* REQUIREMENT
Using the listing, copy each whole line that features "Haltim".

== THE DATA ==

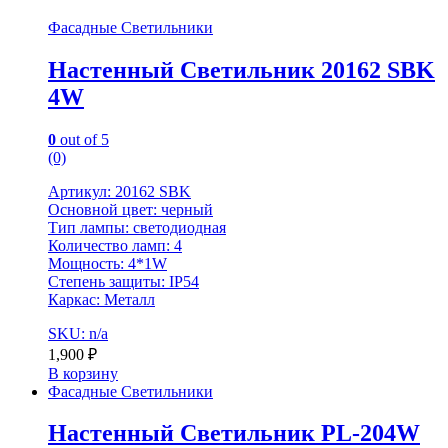
Фасадные Светильники
Настенный Светильник 20162 SBK
4W
0
out of 5
(0)
Артикул: 20162 SBK
Основной цвет: черный
Тип лампы: светодиодная
Количество ламп: 4
Мощность: 4*1W
Степень защиты: IP54
Каркас: Металл
SKU: n/a
1,900
₽
В корзину
Фасадные Светильники
Настенный Светильник PL-204W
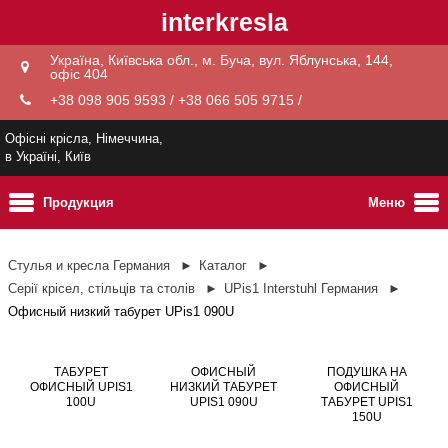
interkresla
Україна, Київська обл., м. Буча, вул. Яблунська, 144,
офіс 404
+38 098 905 9593 / +38 066 505 9715 /
Офісні крісла, Німеччина,
в Україні, Київ
Продукция
Меню
Стулья и кресла Германия
Каталог
Серії крісел, стільців та столів
UPis1 Interstuhl Германия
Офисный низкий табурет UPis1 090U
ТАБУРЕТ
ОФИСНЫЙ
ПОДУШКА НА
ОФИСНЫЙ UPIS1
НИЗКИЙ ТАБУРЕТ
ОФИСНЫЙ
100U
UPIS1 090U
ТАБУРЕТ UPIS1
150U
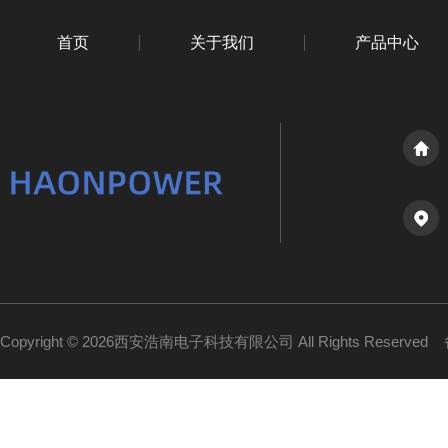
首页
关于我们
产品中心
Copyright © 2026西安浩南电子科技有限公司 All Rights Reserved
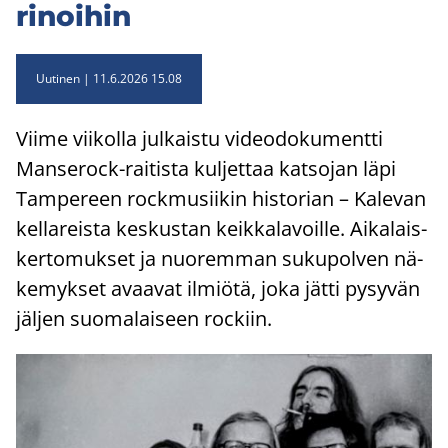
ri­noi­hin
Uutinen
11.6.2026 15.08
Viime vii­kol­la jul­kais­tu vi­deo­do­ku­ment­ti
Manserock-​raitista kul­jet­taa kat­so­jan läpi
Tam­pe­reen rock­musii­kin his­to­rian – Ka­le­van
kel­la­reis­ta kes­kus­tan keik­ka­la­voil­le. Ai­ka­lais­
ker­to­muk­set ja nuo­rem­man su­ku­pol­ven nä­
ke­myk­set avaa­vat il­miö­tä, joka jätti py­sy­vän
jäl­jen suo­ma­lai­seen roc­kiin.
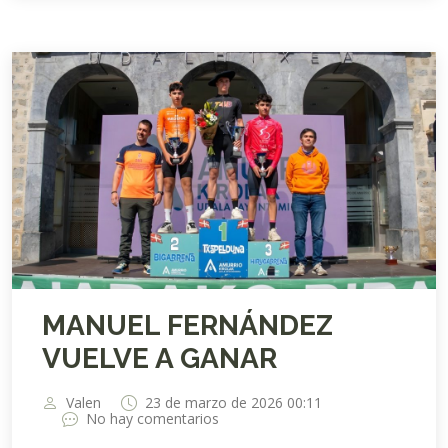
MANUEL FERNÁNDEZ
VUELVE A GANAR
Valen
23 de marzo de 2026 00:11
No hay comentarios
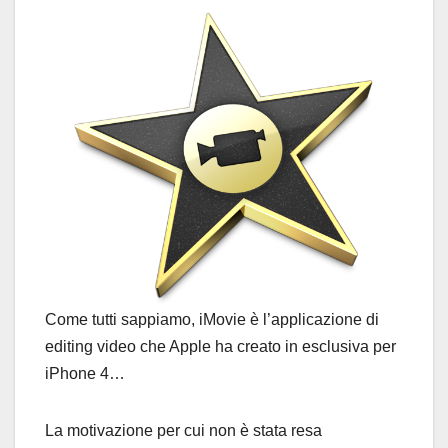
Come tutti sappiamo, iMovie è l’applicazione di
editing video che Apple ha creato in esclusiva per
iPhone 4…
La motivazione per cui non è stata resa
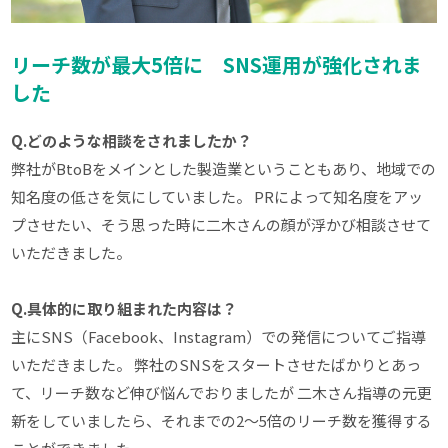
リーチ数が最大5倍に SNS運用が強化されま
した
Q.どのような相談をされましたか？
弊社がBtoBをメインとした製造業ということもあり、地域での
知名度の低さを気にしていました。 PRによって知名度をアッ
プさせたい、そう思った時に二木さんの顔が浮かび相談させて
いただきました。
Q.具体的に取り組まれた内容は？
主にSNS（Facebook、Instagram）での発信についてご指導
いただきました。 弊社のSNSをスタートさせたばかりとあっ
て、リーチ数など伸び悩んでおりましたが 二木さん指導の元更
新をしていましたら、それまでの2〜5倍のリーチ数を獲得する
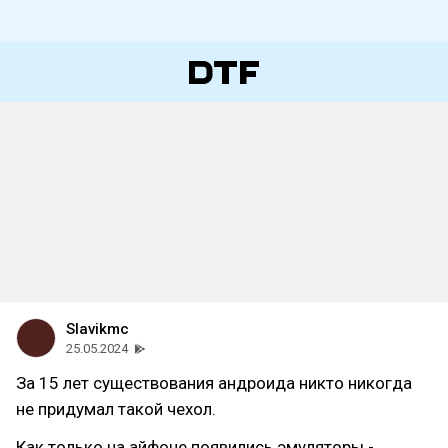
Slavikmc
25.05.2024
За 15 лет существования андроида никто никогда
не придумал такой чехол.
Как только на айфоне появились эмуляторы -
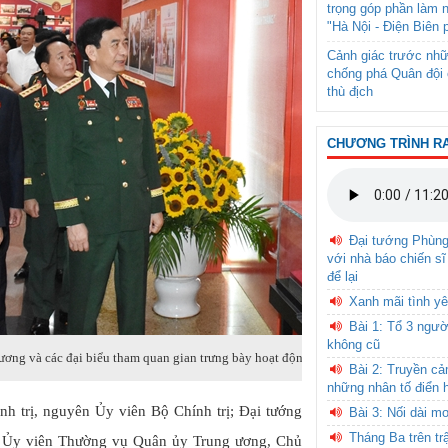
trọng góp phần làm 
"Hà Nội - Điện Biên 
Cảnh giác trước nhữ
chống phá Quân đội 
thù địch
CHƯƠNG TRÌNH R
Đại tướng Phùn
với nhà báo chiến sĩ
để lại
Xanh mãi tình yê
Bài 1: Tổ 3 ngườ
không cũ
ng và các đại biểu tham quan gian trưng bày hoạt động công tác Đảng, công tác chí
Bài 2: Truyền c
những nhân tố điển 
nh trị, nguyên Ủy viên Bộ Chính trị; Đại tướng
Bài 3: Nối dài m
Tháng Ba trên tr
, Ủy viên Thường vụ Quân ủy Trung ương, Chủ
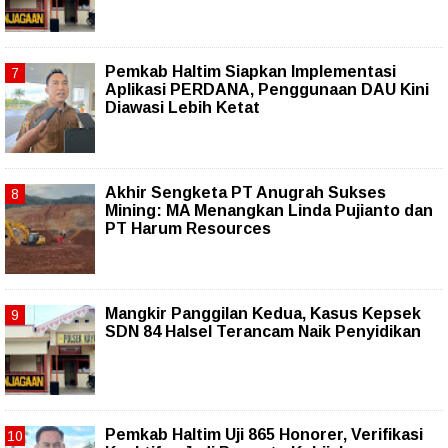
Pemkab Haltim Siapkan Implementasi
Aplikasi PERDANA, Penggunaan DAU Kini
Diawasi Lebih Ketat
Akhir Sengketa PT Anugrah Sukses
Mining: MA Menangkan Linda Pujianto dan
PT Harum Resources
Mangkir Panggilan Kedua, Kasus Kepsek
SDN 84 Halsel Terancam Naik Penyidikan
Pemkab Haltim Uji 865 Honorer, Verifikasi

===

* RESULT OF THIS EXERCISE
Pemkab Haltim Siapkan Implementasi
Pemkab Haltim Uji 865 Honorer, Verifikasi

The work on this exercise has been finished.